Have to reply to myself to add, I also frankly need to like buy random plants and garden and experiment even from the DREADED big box store. That’s what you can do in America, tell your spouse it’s productive somehow even though my plants in the garage right now are producing nothing for us! I garden constantly for the hell of it and the love of it and don’t care what anyone says! Hahaha
[…] Wareham just wrote this good piece which questions the need for making leaf mold (and edging lawns). Even though I like making leaf […]
My back yard in a small Piedmont NC city had been a woods before the house was here. Lots of mature hardwoods & enough leaves to cover low ground covers like partridge berry, violets, creeping green-and- gold, small native wildflowers, even cyclamen. So I remove some leaves to compost or shred. Plenty of downed small branches that I break up & leave on the ground. No nice lichen colored rocks, but some larger downed branches have wonderful lichen gardens that I display alongside other downed branches to outline paths through planted areas & eventually decay into the soil. There are always more. It’s an informal combination of wild & cultivated with camellias, sweet box, & hellebores alongside, wild viburnums, dogwoods, & hearts-a-bustin’ left in place.
Sounds sweet!
What about people naming their garden? That bugs me.
That’s ordinary in the uk – – most houses have names which also equals the name of the garden.

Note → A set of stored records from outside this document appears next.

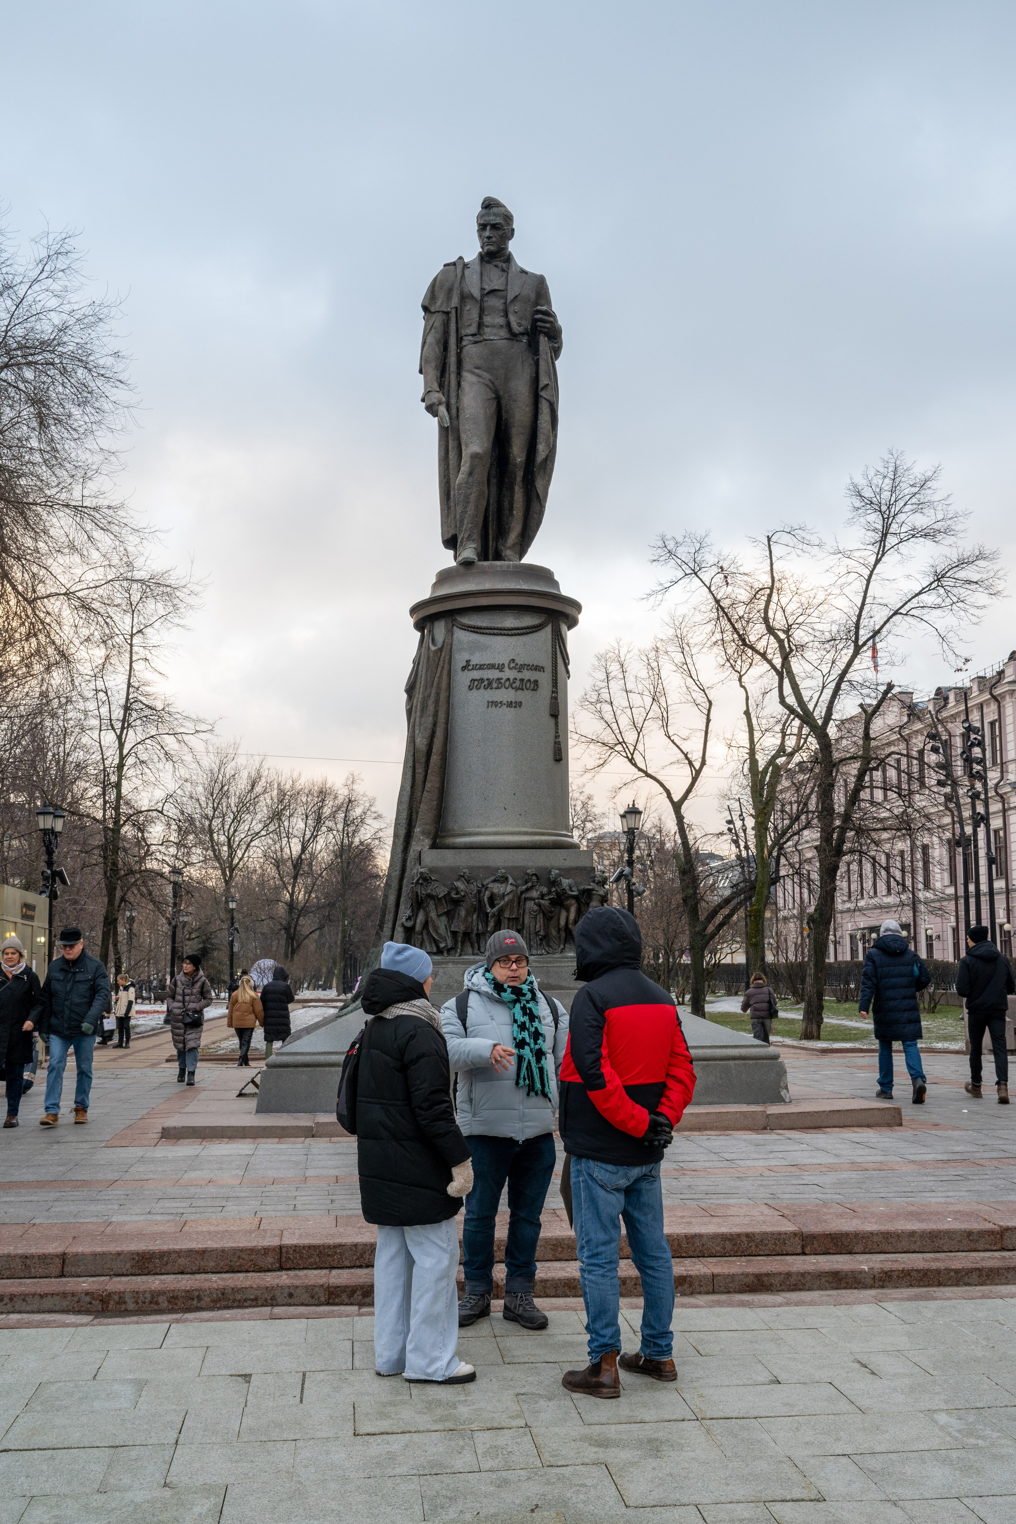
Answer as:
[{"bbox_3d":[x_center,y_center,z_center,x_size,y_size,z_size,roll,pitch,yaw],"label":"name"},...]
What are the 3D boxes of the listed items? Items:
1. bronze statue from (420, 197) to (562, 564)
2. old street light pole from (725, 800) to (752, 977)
[{"bbox_3d":[-0.187,-4.271,16.653,1.620,4.440,1.350,-1,-8,0],"label":"bronze statue"},{"bbox_3d":[7.883,4.936,50.545,1.000,7.450,0.900,-3,-9,18],"label":"old street light pole"}]

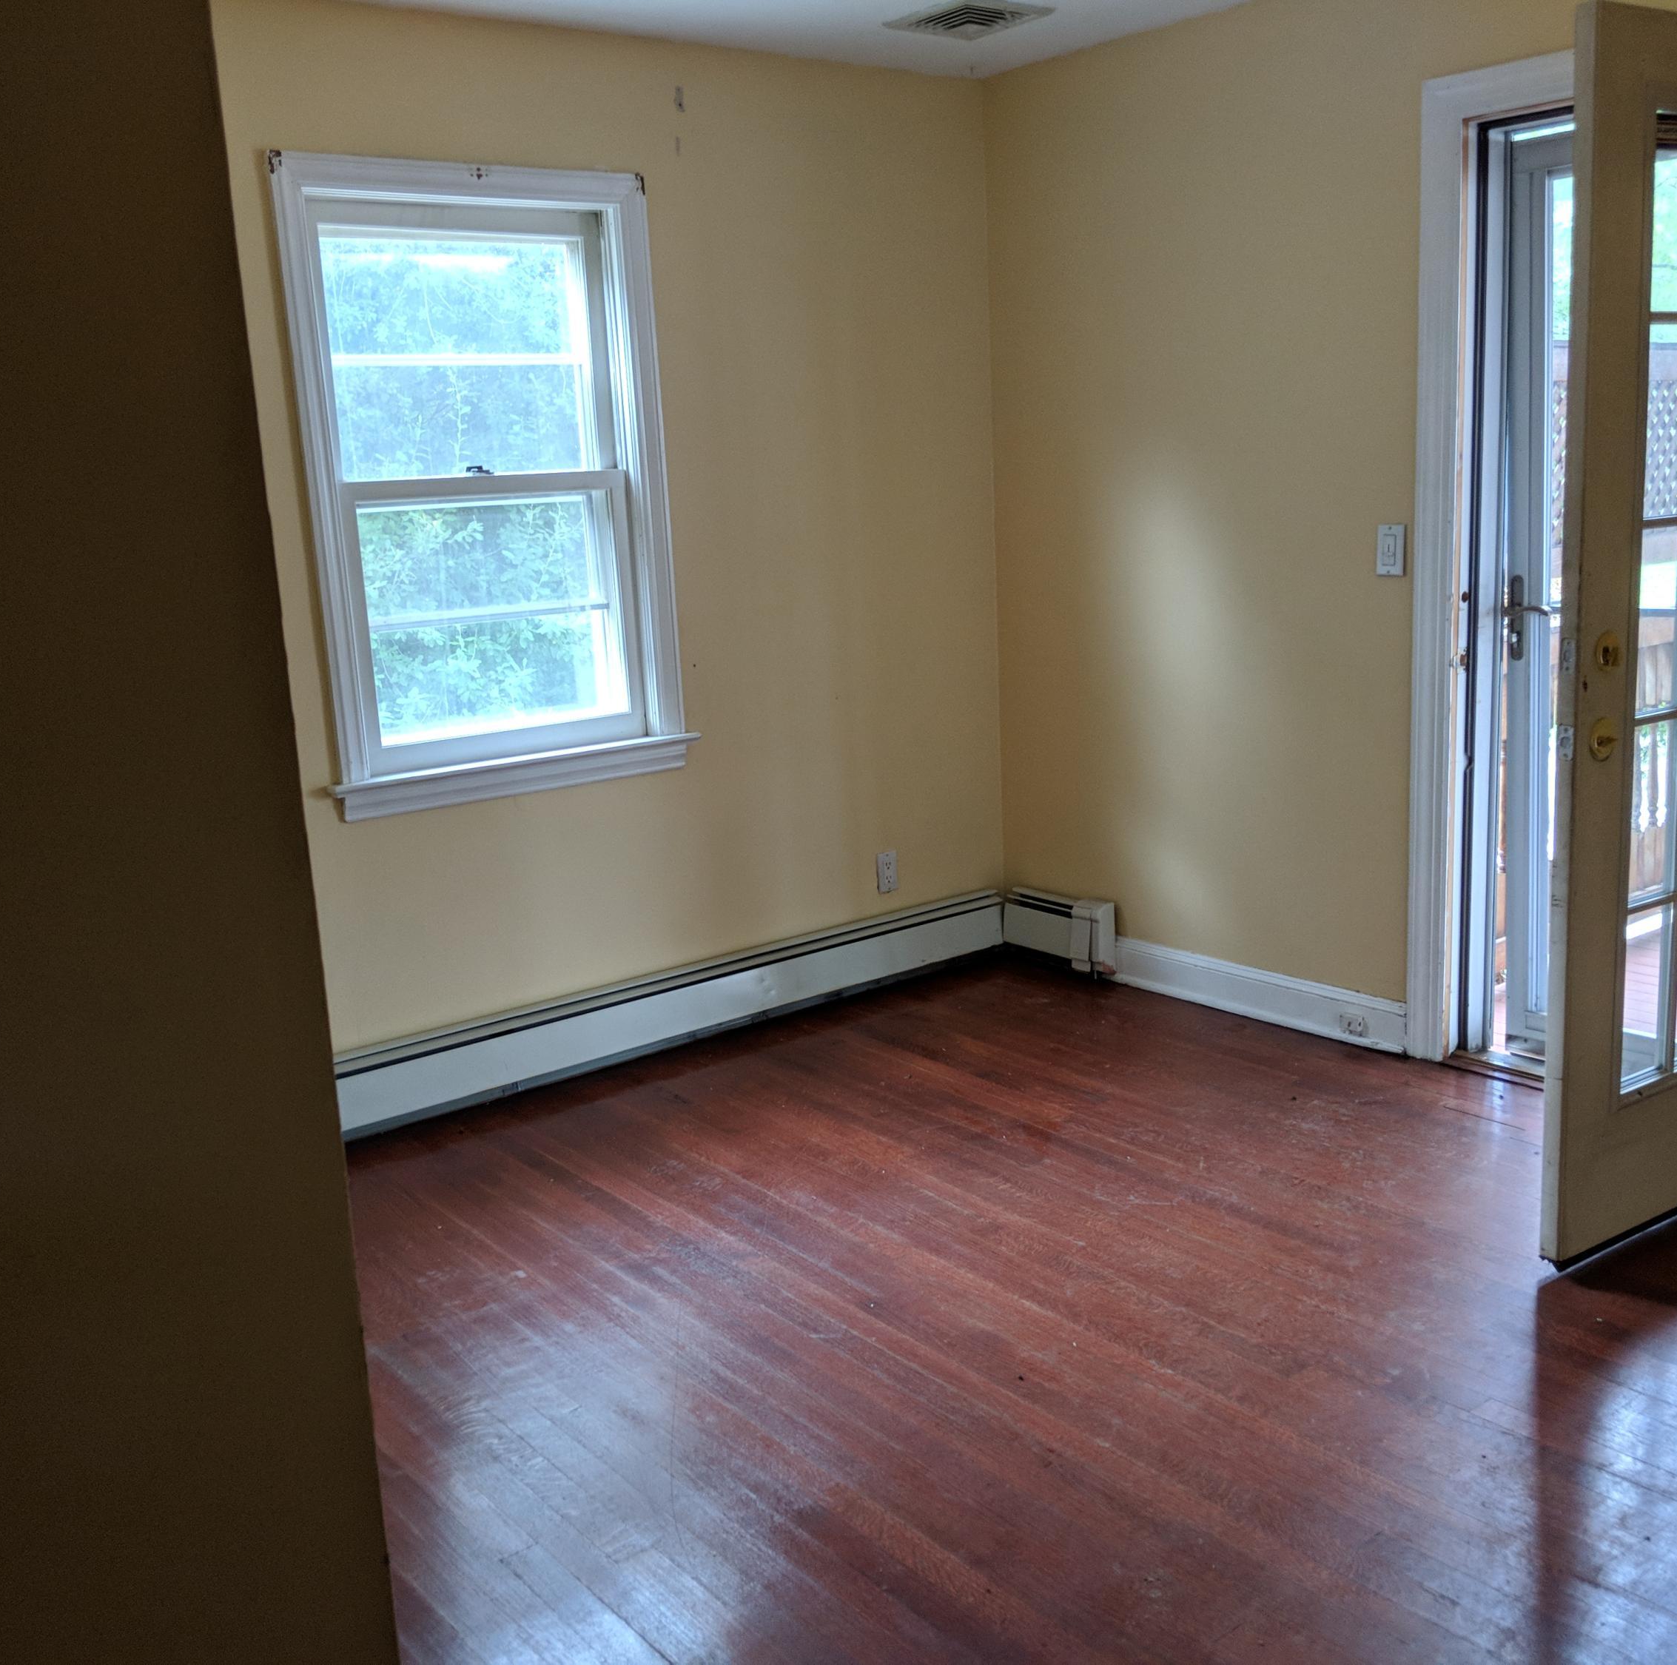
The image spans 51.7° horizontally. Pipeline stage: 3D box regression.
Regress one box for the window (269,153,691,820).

So few people in the United States garden….at all. Any spectacle, and over the top display of bulbs, dahlia’s, etc. is welcome. If people become interested, all the better. As to the no-dig methods, I think that would work wonderfully where someone has actual soil. Most people live in suburban area’s with all the top soil taken away. They have to work, and build soil. I live in the mountains of western US….we have rock…and clay. Building soil and digging in organic matter has worked much better here for me then in the area’s that I just covered with mulch. To each their own. Thank you for the discussion, it is much appreciated.
I do realise that methods which would work in the whole of the UK might not on the amazing continent that is the USA. So I’m happy to learn and maybe other people on here will be doing too, from your help. Thanks!